Wasn't really thinking about the distance but the difference between the edge of a residential neighbourhood and the middle of downtown. I would not send my 10-year old to the downtown branch on his own. I would send him to this new branch.
Lake Side Buoy - LEGO Nut - History Nerd - James Bay resident
Posted 16 June 2016 - 09:05 AM
Perhaps she was also thinking of some of the recently (last few years) completed developments such as 200 on the Park and Duet?
Maybe she's also being really optimistic about the Belleville terminal redevelopment and the Admiral Inn redevelopment? But even if she had been thinking of all of these things and even if "the area" that she was referring to was just the immediate area around the new library (and not James Bay as a whole), I still don't think it's quite right to claim that the area is rapidly densifying. Gradually densifying, okay. Some new buildings should be coming eventually, but we all know that we're probably talking 10-15 years at a minimum for something to happen on all of the sites that we've mentioned. And the Admiral Inn redevelopment and the residences at the Empress probably won't be particularly large projects no matter what happens.

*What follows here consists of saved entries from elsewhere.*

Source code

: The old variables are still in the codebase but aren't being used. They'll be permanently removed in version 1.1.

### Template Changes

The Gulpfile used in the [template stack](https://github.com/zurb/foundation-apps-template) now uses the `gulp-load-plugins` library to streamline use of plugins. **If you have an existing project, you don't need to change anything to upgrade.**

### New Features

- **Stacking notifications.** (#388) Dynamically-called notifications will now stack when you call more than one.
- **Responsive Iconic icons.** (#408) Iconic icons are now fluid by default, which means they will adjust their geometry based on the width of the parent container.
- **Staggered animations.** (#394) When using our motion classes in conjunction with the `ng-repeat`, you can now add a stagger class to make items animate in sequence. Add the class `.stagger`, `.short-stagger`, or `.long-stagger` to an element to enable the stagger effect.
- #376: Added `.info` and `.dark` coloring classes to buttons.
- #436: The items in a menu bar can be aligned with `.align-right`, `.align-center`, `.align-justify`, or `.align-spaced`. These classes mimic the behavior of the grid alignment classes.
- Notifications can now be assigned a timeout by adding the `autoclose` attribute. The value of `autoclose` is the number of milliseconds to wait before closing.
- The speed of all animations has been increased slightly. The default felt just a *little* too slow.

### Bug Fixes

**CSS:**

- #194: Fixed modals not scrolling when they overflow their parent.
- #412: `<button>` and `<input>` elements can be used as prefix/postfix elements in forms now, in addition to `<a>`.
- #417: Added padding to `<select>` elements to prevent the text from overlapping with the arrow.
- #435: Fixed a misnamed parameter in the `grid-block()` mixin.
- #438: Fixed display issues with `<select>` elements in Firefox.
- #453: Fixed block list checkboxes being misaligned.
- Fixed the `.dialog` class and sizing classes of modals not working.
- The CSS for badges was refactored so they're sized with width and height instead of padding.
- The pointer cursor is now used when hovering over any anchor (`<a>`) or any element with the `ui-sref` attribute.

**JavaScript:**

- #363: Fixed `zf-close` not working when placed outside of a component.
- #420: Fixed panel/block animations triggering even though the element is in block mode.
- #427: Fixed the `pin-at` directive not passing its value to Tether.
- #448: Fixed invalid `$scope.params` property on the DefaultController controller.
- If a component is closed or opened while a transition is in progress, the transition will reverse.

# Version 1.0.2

Posted 16 June 2016 - 09:09 AM
Know it all.
Citified.ca is Victoria's most comprehensive research resource for new-build homes and commercial spaces.
Posted 16 June 2016 - 09:13 AM
I imagine the lobbying from that particular neighbourhood association would be intense.
Posted 16 June 2016 - 09:52 AM
Speaking of James Bay, yesterday I spoke with a developer of a run-of-the-mill wood frame proposal in James Bay who is being put through the wringer....
He (she?) should market the proposal to the CoV as the "ultimate in tent city luxury". Council will bend over backwards to make it happen.